The two warriors talked late into the night. Annawon spoke with particular fondness of his service under Philip’s father, Massasoit, and “what mighty success he had formerly in wars against many nations of Indians.” They also spoke of Philip. Annawon blamed the outbreak of hostilities on two factors: the duplicity of the Praying Indians, i.e., John Sassamon, and the impetuosity of the young warriors. He compared them to “sticks laid on a heap, till by the multitude of them a great fire came to be kindled.” He also spoke of spiritual matters. Annawon said that the course of the war had convinced him that “there was a great god that overruled all; and that he had found that whatever he had done to any of those, whether Indians or English, the same was brought upon himself in after-time.”

At daybreak, Church marched his prisoners to Taunton, where he met up with Lieutenant Howland, “who expressed a great deal of joy to see him again and said ’twas more than ever he expected.” The next day, Church sent Howland with the majority of the prisoners to Plymouth. In the meantime, he wanted Annawon to meet his friends in Rhode Island. They remained in Newport for several days and then finally left for Plymouth.
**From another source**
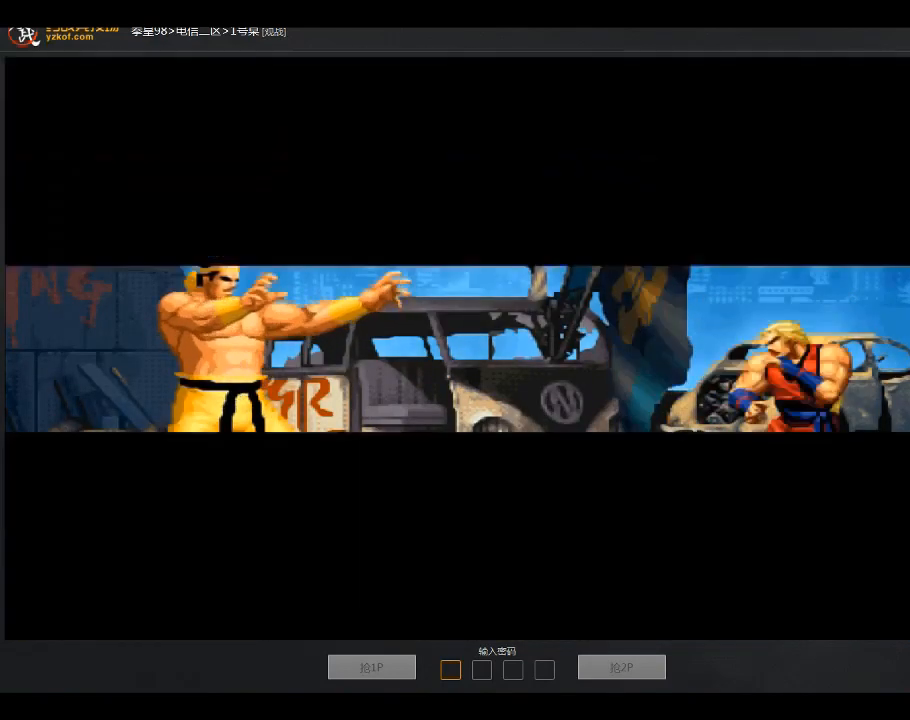
{"buttons": [], "left_stick": "left", "events": [[500, "left_stick", "left"]]}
In just two months’ time, Church had brought in a total of seven hundred Indians. He hoped that the debt the colony owed him might make Governor Winslow listen to his pleas that Annawon and, if he should turn himself in, Tuspaquin be granted clemency. He could use them Down East.

Massachusetts governor John Leverett had requested to meet with him to discuss the possibility of his leading a company in Maine, and Church quickly left for Boston. But when he returned to Plymouth a few days later, he discovered “to his grief” that the heads of both Annawon and Tuspaquin had joined Philip’s on the palisades of Fort Hill.

EPILOGUE
Conscience

A
S EARLY AS
the fall of 1675, they had begun to sail from the coast of New England: the slave ships. It began in September when a Captain Sprague departed from Plymouth with 178 Indians. By July of 1676, Plymouth had formalized the process of removing potentially dangerous Native men and boys by determining that “no male captive above the age of fourteen years should reside in the colony.” That fall, the English were not sure what to do with Philip’s nine-yearold son. Some ministers argued that the Bible granted the magistrates the power to execute the boy; others insisted on a more moderate course. In the end, Philip’s son, like his mother before him, was shipped off as a slave.

It has been estimated that at least a thousand Indians were sold into slavery during King Philip’s War, with over half the slaves coming from Plymouth Colony alone. By the end of the war, Mount Hope, once the crowded Native heart of the colony, was virtually empty of inhabitants. Fifty-six years after the sailing of the
Mayflower,
the Pilgrims’ children had not only defeated the Pokanokets in a devastating war, they had taken conscious, methodical measures to purge the land of its people.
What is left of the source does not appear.